Si enfin un enseignant au chômage exerce ses droits aux indemnités journalières en
dehors des vacances scolaires, son droit aux vacances demeure aussi longtemps qu’il
ne subit pas de chômage durant les vacances scolaires. Au cas où l’assuré a aussi
travaillé dans un autre domaine durant cette période, seules sont prises en compte les
indemnités de vacances représentant au minimum 20% du salaire soumis à l’AVS. S’il
prouve qu’il a fait des réservations pour une certaine période des vacances en
question et ne peut les annuler sans frais, il peut reporter ses droits aux vacances sur
cette période. Il n’a pas le droit en revanche d’économiser son droit aux vacances pour
des vacances scolaires ultérieures (B115).

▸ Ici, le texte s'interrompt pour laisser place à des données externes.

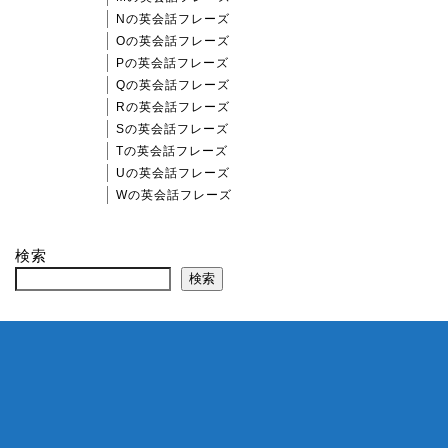
Nの英会話フレーズ
Oの英会話フレーズ
Pの英会話フレーズ
Qの英会話フレーズ
Rの英会話フレーズ
Sの英会話フレーズ
Tの英会話フレーズ
Uの英会話フレーズ
Wの英会話フレーズ
検索
検索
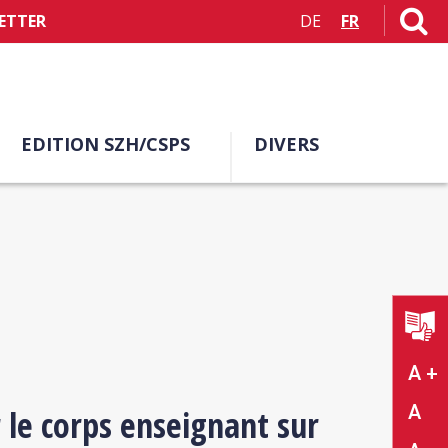
ETTER
DE
FR
EDITION SZH/CSPS
DIVERS
A +
A
 le corps enseignant sur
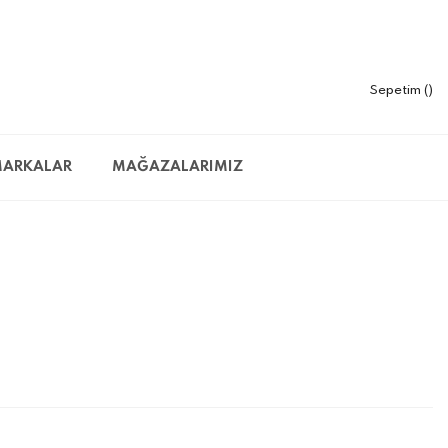
Sepetim
ARKALAR
MAĞAZALARIMIZ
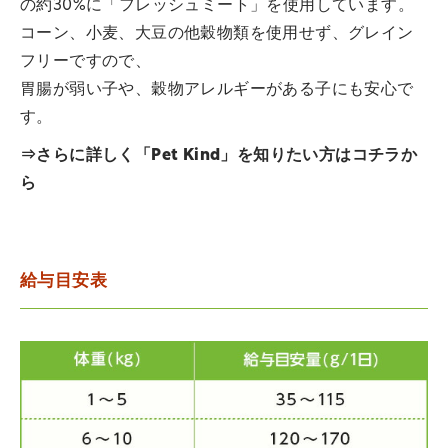
の約30%に「フレッシュミート」を使用しています。
コーン、小麦、大豆の他穀物類を使用せず、グレイン
フリーですので、
胃腸が弱い子や、穀物アレルギーがある子にも安心で
す。
⇒さらに詳しく「Pet Kind」を知りたい方は
コチラ
か
ら
給与目安表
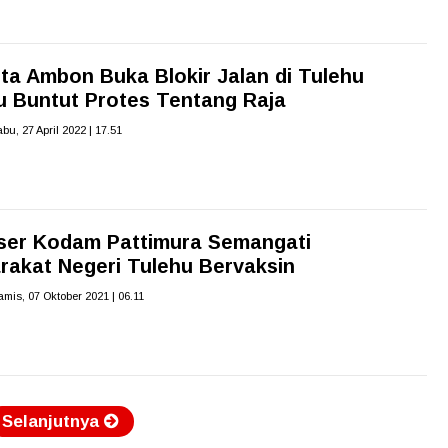
ta Ambon Buka Blokir Jalan di Tulehu
u Buntut Protes Tentang Raja
abu, 27 April 2022 | 17.51
er Kodam Pattimura Semangati
rakat Negeri Tulehu Bervaksin
amis, 07 Oktober 2021 | 06.11
Selanjutnya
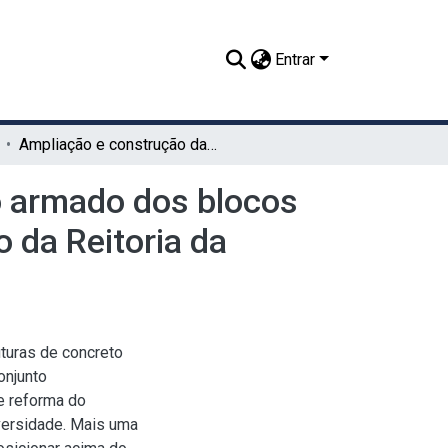
Entrar
Ampliação e construção das estruturas de concreto armado dos blocos que compõem a ala direita do conjunto arquitetônico da Reitoria da UFRPE – Fotografia 5
o armado dos blocos
 da Reitoria da
turas de concreto
onjunto
de reforma do
versidade. Mais uma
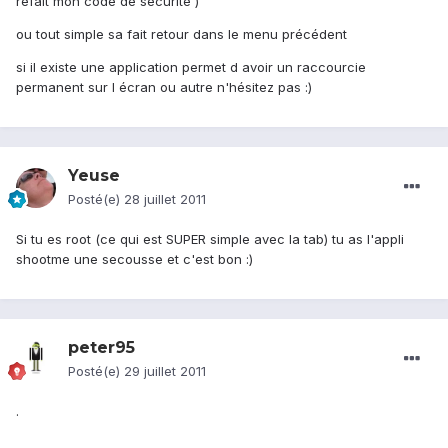
refait mon code de sécurité )
ou tout simple sa fait retour dans le menu précédent
si il existe une application permet d avoir un raccourcie
permanent sur l écran ou autre n'hésitez pas :)
Yeuse
Posté(e)
28 juillet 2011
Si tu es root (ce qui est SUPER simple avec la tab) tu as l'appli
shootme une secousse et c'est bon :)
peter95
Posté(e)
29 juillet 2011
.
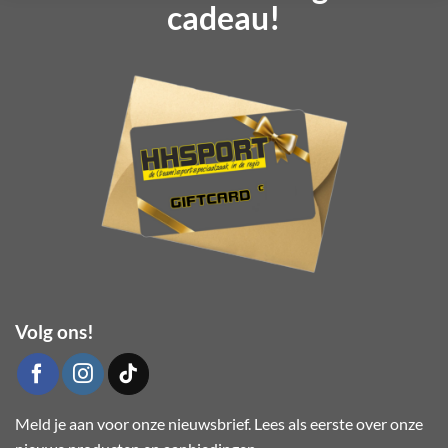
Deze
cadeau!
optie
kan
gekozen
worden
op
de
productpagina
Volg ons!
Meld je aan voor onze nieuwsbrief. Lees als eerste over onze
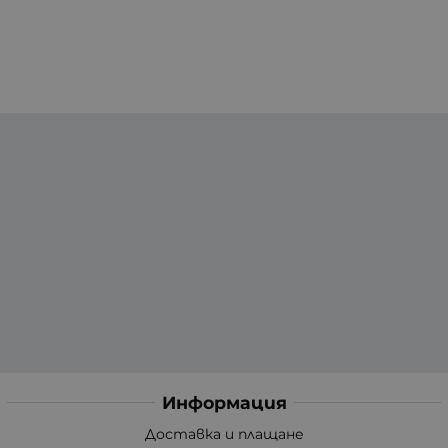
Информация
Доставка и плащане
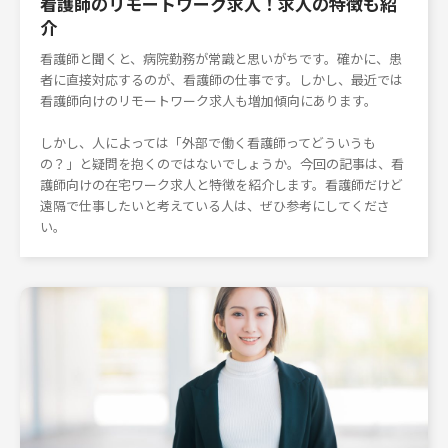
看護師のリモートワーク求人！求人の特徴も紹
介
看護師と聞くと、病院勤務が常識と思いがちです。確かに、患
者に直接対応するのが、看護師の仕事です。しかし、最近では
看護師向けのリモートワーク求人も増加傾向にあります。
しかし、人によっては「外部で働く看護師ってどういうも
の？」と疑問を抱くのではないでしょうか。今回の記事は、看
護師向けの在宅ワーク求人と特徴を紹介します。看護師だけど
遠隔で仕事したいと考えている人は、ぜひ参考にしてくださ
い。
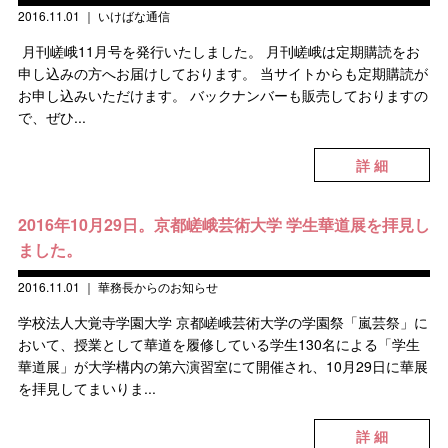
2016.11.01
｜
いけばな通信
月刊嵯峨11月号を発行いたしました。 月刊嵯峨は定期購読をお
申し込みの方へお届けしております。 当サイトからも定期購読が
お申し込みいただけます。 バックナンバーも販売しておりますの
で、ぜひ...
詳 細
2016年10月29日。京都嵯峨芸術大学 学生華道展を拝見し
ました。
2016.11.01
｜
華務長からのお知らせ
学校法人大覚寺学園大学 京都嵯峨芸術大学の学園祭「嵐芸祭」に
おいて、授業として華道を履修している学生130名による「学生
華道展」が大学構内の第六演習室にて開催され、10月29日に華展
を拝見してまいりま...
詳 細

5.2 En l’espèce, il n’est pas contesté que la recourante avait droit à six semaines de
vacances et qu’elle voulait les prendre durant les mois de juillet et août 2013. L’on a vu
toutefois qu’elle ne pouvait reporter à sa guise son droit aux vacances, la circulaire du
SECO n’autorisant un tel report qu’à titre exceptionnel et dans les cas où l’assuré
aurait pris des dispositions qu’il ne pourrait annuler, sans dommage, ce qui n’a pas été
démontré en l’occurrence. Selon la jurisprudence précitée (ATF 125 V 42 ss),
l’indemnité de vacances acquise en plus du salaire ordinaire doit être prise en compte
au titre de gain intermédiaire pour les mois où il y a effectivement vacances
(notamment dans le cas de périodes de vacances fixes dans la profession), et non au
bon vouloir de l’assuré, peu importe que celui-ci puisse, durant la période où son
entreprise est fermée, effectuer des recherches d’emploi auprès d’un autre employeur.
L’intimée rappelle d’autre part à bon droit dans sa réplique que c’est sur la base de
l’article 24 LACI, et non en application des articles 11 alinéa 4 LACI et 9 OACI, qu’elle
a refusé ses prestations. Elle a constaté que l’Ecole B_________ a imposé 10 jours de
vacances d’entreprise à son personnel en février 2013 et que, dans ce cas, l’indemnité
de vacances devait être ajoutée au gain intermédiaire, ce qu’elle a justement fait en
ajoutant au gain intermédiaire obtenu ce mois-là (631 fr. 88) l’indemnité de vacances
de 566 fr. 20, pour arriver à un total de 1198 fr. 08, lequel est supérieur au montant
auquel la recourante aurait pu prétendre de l’assurance chômage (971 fr.) durant cette
période. Il n’y a en conséquence aucune perte de travail à prendre en considération
pour le mois de février 2013 et la décision entreprise ne prête pas le flanc à la critique
sur ce point.
6. Compte tenu de ce qui précède, le recours est rejeté et la décision sur opposition
du 10 juin 2013 est confirmée.
Il n’est pas perçu de frais ni alloué de dépens (art. 61 let. a et g LPGA). Il est en effet
rappelé à l’intimée (cf. TC S1 13 6 du 22 avril 2013 consid. 4.3) qu’elle est un
organisme chargé de tâches de droit public et qu’à ce titre elle ne peut prétendre à une
indemnité de dépens, sauf exception non réalisée en l’occurrence (ATF 128 V 323 ;
118 V 169 s. consid. 7).
Prononce
Le recours est rejeté.
Il n'est pas perçu de frais, ni alloué de dépens.